In introducing SB 1306, Leno claimed that the bill’s purpose was to clean-up statutory codes to bring them in line with the state Supreme Court ruling on Proposition 22, a same-sex marriage ban passed by voters in 2000. SB 1306 goes much further, though, by also sanitizing traditional parental roles by substituting the gender-neutral word “spouse” for all references to “husband” and “wife” in the Family Code.
Unfortunately, the critical foundation of the family is not the only thing crumbling here. The foundation of trust, built on integrity, has also evaporated, as the bill’s author was not forthright in explaining the need for the measure.
In arguing for SB 1306 in his official fact sheet, Leno incorrectly stated last year’s U.S. Supreme Court ruling on Proposition 8 “made permanent the August 2010 federal District Court judgment that found Proposition 8 unconstitutional and resulted in the restoration of same-sex couples’ freedom to marry in California.”
That assertion is misleading.
In a narrow, split decision, the Supreme Court ruled only that supporters of Proposition 8 had no legal authority, called “standing,” to appeal the case, thereby nullifying the appeal court ruling declaring the amendment unconstitutional. Under California law, the only way to void a constitutional amendment is by a vote of the people way or by way of an appellate court ruling—which no longer stands in this case.
As a result of the High Court’s focused ruling on standing and its failure to actually decide on the constitutionality of the amendment, Proposition 8 remains in legal limbo. In fact, the restoration of same-sex marriage in California only came about by order of the governor and attorney general, who each shirked their own constitutional duty to represent the voters in appealing the case. In essence, they vetoed the will of the people by fiat.
The question of legality over SB 1306 was not lost on Assemblyman Donald Wagner (R-Tustin), who challenged his colleagues on the Assembly Judiciary Committee in June.

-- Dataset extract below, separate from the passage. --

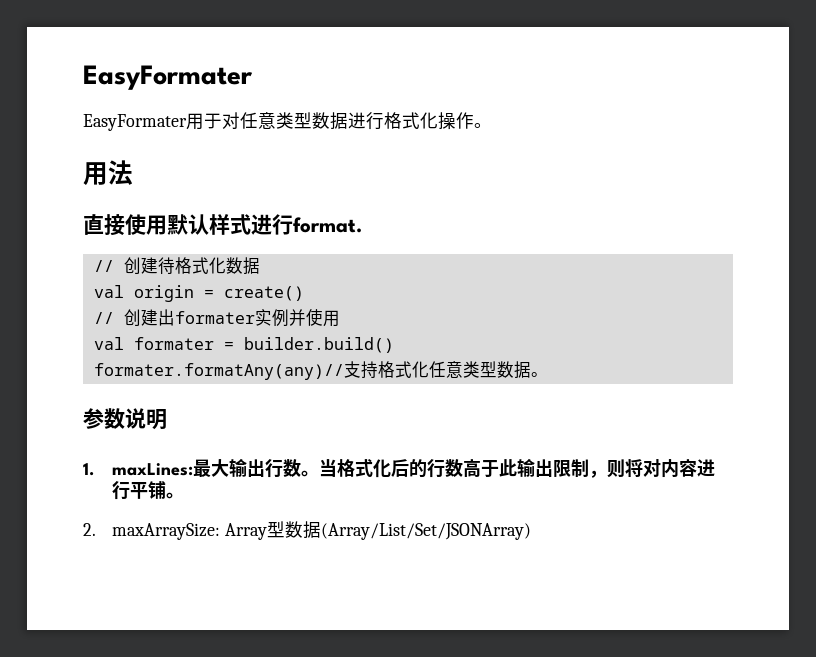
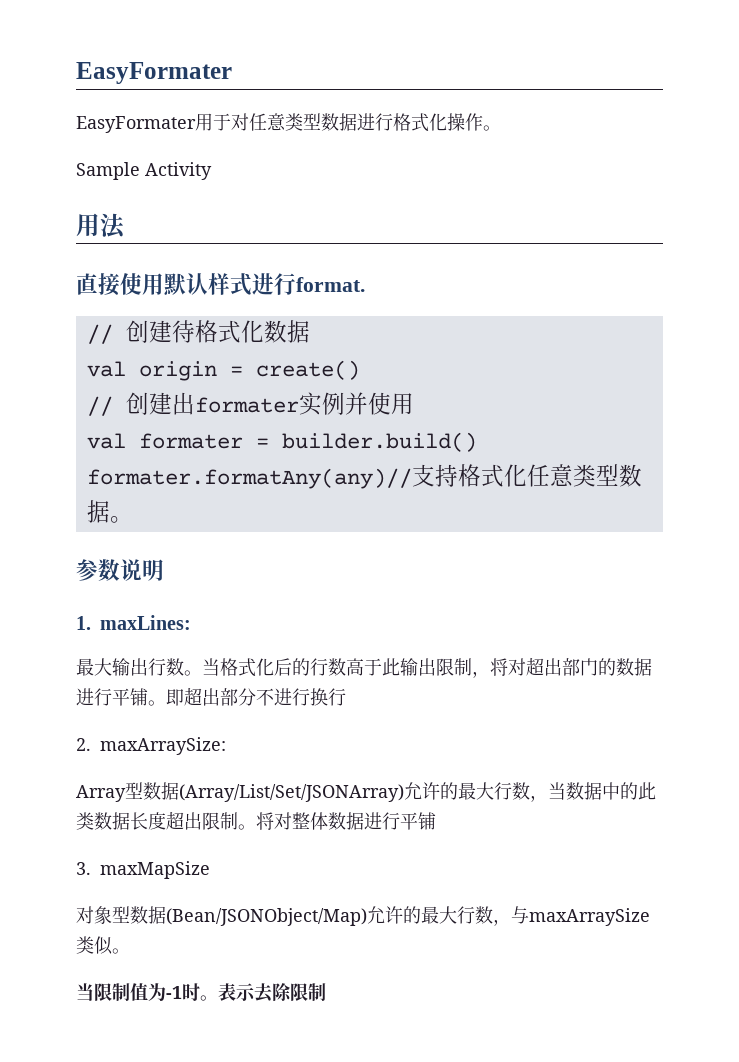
(492, 125) none -> [76,162,212,180] // Sample Activity
(194, 469) none -> (191, 622) //
[607,459,716,478] [112,481,185,500] 则将对内容进行平铺。 -> [490,657,652,676] [76,687,346,706] 将对超出部门的数据进行平铺。即超出部分不进行换行
(221, 531) none -> (226, 746) //
(531, 531) none -> [404,782,656,802] [76,811,436,830] [76,861,210,879] [76,906,650,926] [76,936,130,955] [76,983,326,1003] 允许的最大行数，当数据中的此类数据长度超出限制。将对整体数据进行平铺 // 3. maxMapSize // 对象型数据(Bean/JSONObject/Map)允许的最大行数，与maxArraySize类似。 // 当限制值为-1时。表示去除限制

“We shouldn’t take the dead letter language of Proposition 22 and act unconstitutionally because it’s more than code clean up,” Wagner, the committee vice chairman, said in testimony.

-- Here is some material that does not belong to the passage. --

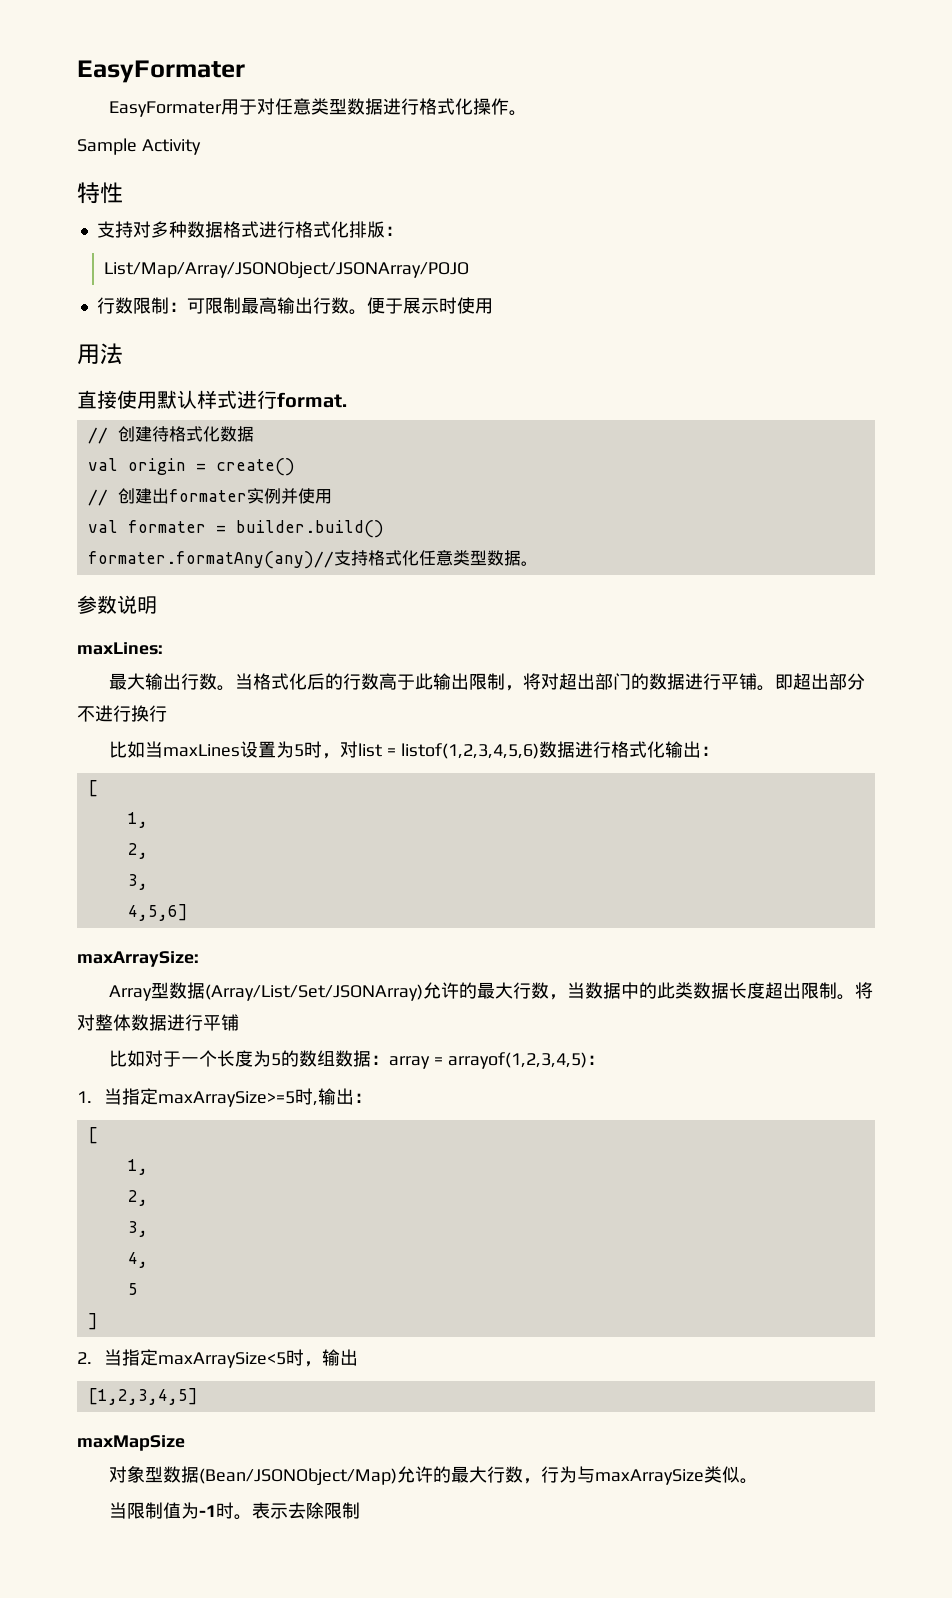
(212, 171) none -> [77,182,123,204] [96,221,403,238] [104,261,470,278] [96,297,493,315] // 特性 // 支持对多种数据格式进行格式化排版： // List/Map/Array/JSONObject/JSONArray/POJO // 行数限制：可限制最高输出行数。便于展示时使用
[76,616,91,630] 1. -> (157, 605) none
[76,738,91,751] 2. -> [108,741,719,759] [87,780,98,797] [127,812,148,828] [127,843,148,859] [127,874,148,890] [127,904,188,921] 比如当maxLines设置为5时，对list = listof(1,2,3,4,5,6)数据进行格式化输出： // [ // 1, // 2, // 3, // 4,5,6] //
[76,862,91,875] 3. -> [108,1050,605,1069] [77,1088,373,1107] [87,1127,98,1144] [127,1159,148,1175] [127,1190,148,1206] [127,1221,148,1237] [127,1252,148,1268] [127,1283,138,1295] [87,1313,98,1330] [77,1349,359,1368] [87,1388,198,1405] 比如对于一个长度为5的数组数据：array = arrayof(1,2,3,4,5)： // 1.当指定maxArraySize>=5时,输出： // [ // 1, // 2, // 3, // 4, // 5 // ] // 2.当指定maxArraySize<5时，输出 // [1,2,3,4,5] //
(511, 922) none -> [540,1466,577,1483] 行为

He added that liberal legal scholars, when dealing with a similar situation involving Proposition 187, the state’s controversial immigration initiative, argued that the “the legislature cannot do it (remove voter-approved language) on its own.”

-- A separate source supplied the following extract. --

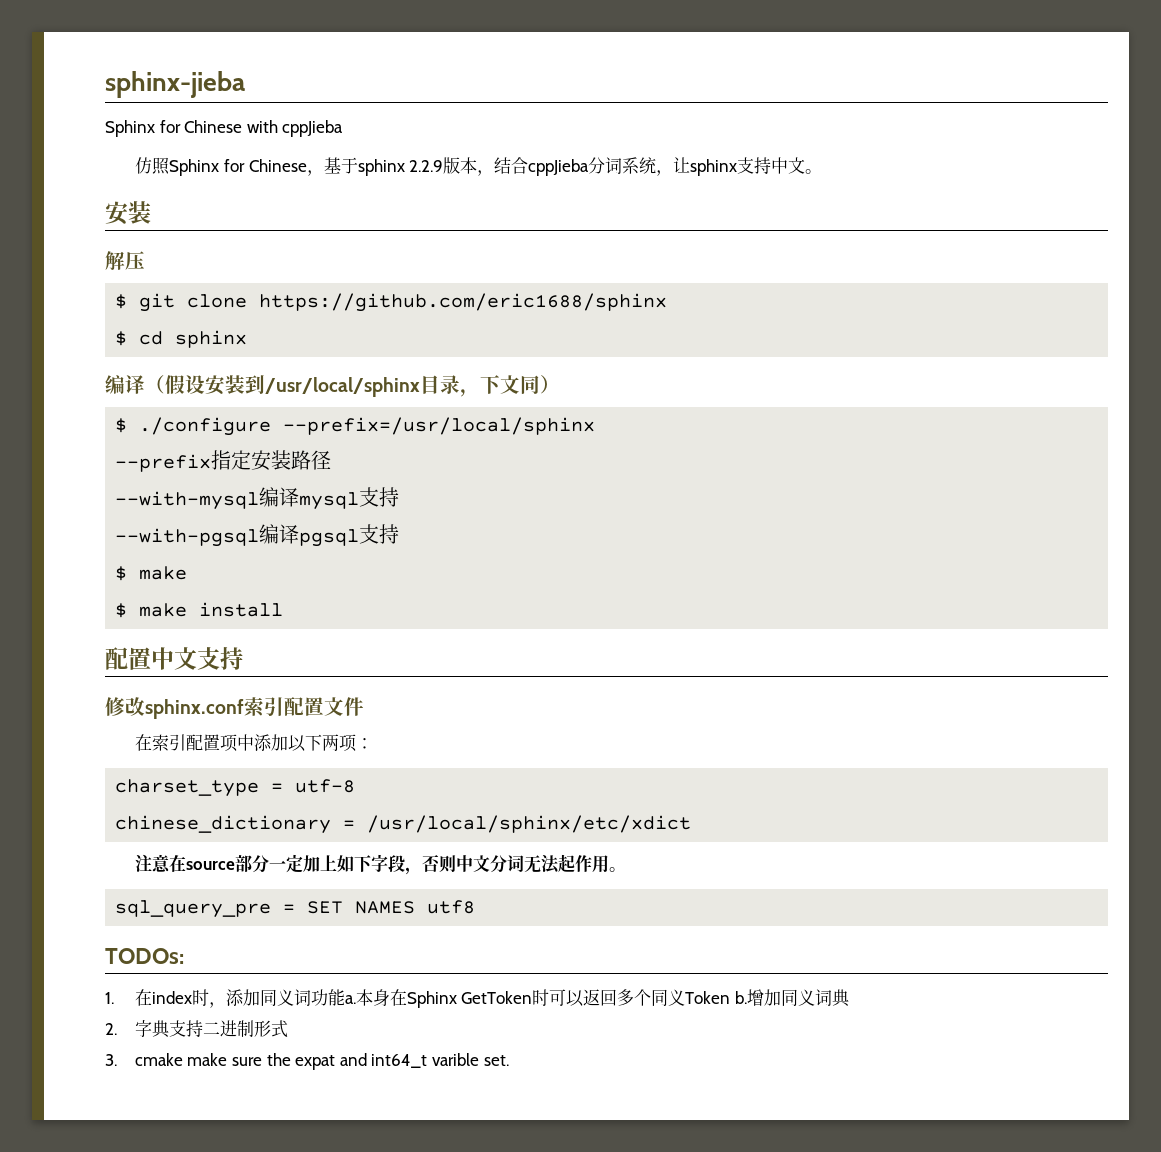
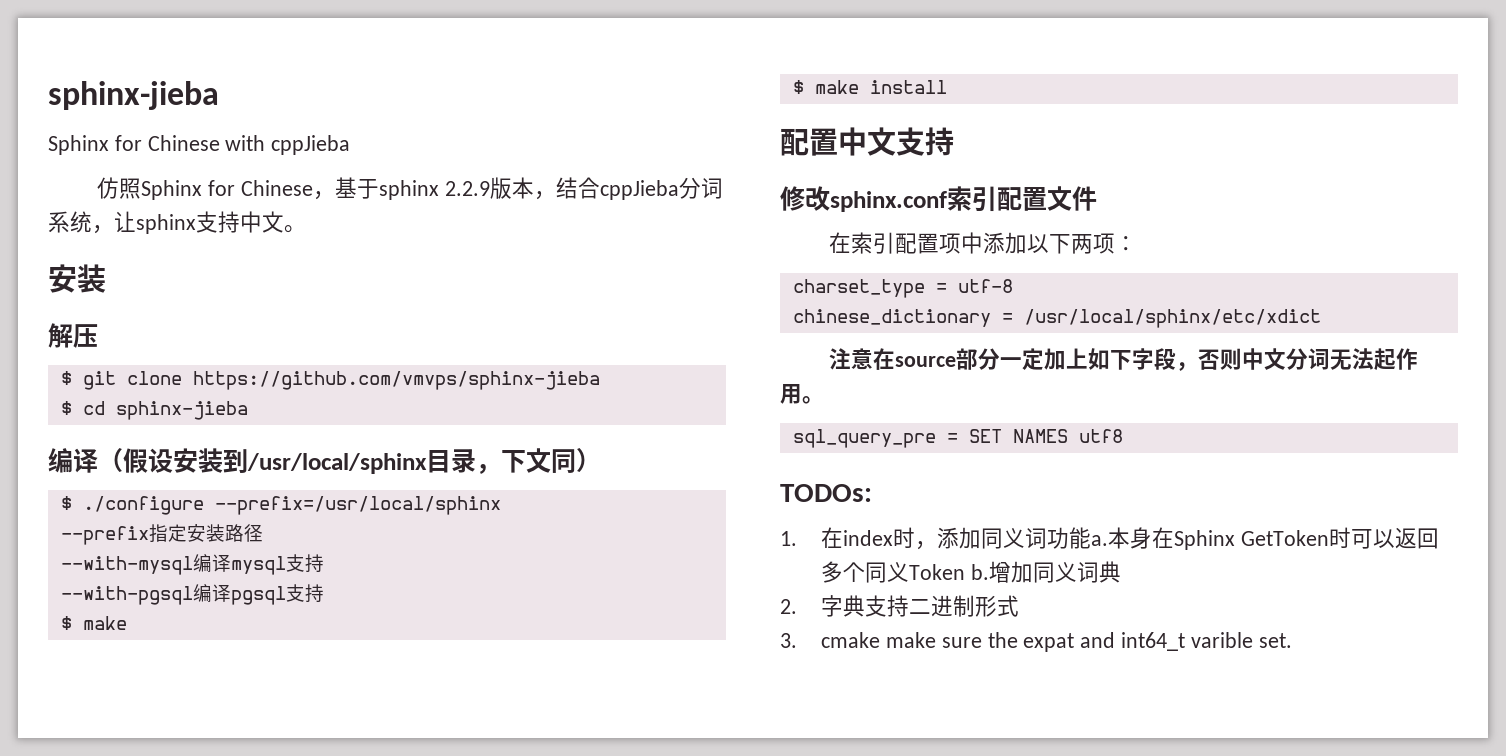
[259,293,668,312] https://github.com/eric1688/sphinx -> [192,371,600,390] https://github.com/vmvps/sphinx-jieba
[175,330,248,348] sphinx -> [115,401,248,420] sphinx-jieba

“It’s doing exactly what we are trying to do here, taking out of the code something that the public put in,” Wagner said, adding, “When the public has rightly or wrongly exercised its franchise to put language into our law, it is bad form and, as I read the constitution, Article 2, section 10, I believe, specifically says we cannot do this. We also shouldn’t.”
But committee chairman Bob Wieckowski (D-Fremont), balked at Wagner’s assessment.
“We’ll leave it to the courts if there is any unconstitutional action that we have taken,” Wieckowski said.
His comments prompted a swift chiding from Wagner who called such action to be a dereliction of duty and a violation of their oath to pass laws they know to be unconstitutional.
Despite Wagner’s sound arguments against the measure, the Judiciary Committee passed the measure 7-1 advancing it on to the full Assembly where it passed 54-16, mostly along party lines. Embracing Leno’s arguments was Assemblyman Brian Maienschein (D-San Diego). Assembly Democrats breaking ranks with the party included
Steve Fox (D-Palmdale) and Rudy Salas (D-Bakersfield). Gov. Brown signed the bill without fanfare on July 7.
In an environment where Legislators carry a two-thirds Democratic super majority in one house and nearly the same margin in the other, it is clear that holding back the progressive onslaught on the rule of law will not be easy. But it is fundamentally refreshing to see a lawmaker stand up for truth and against tyranny as part of the policy-making process.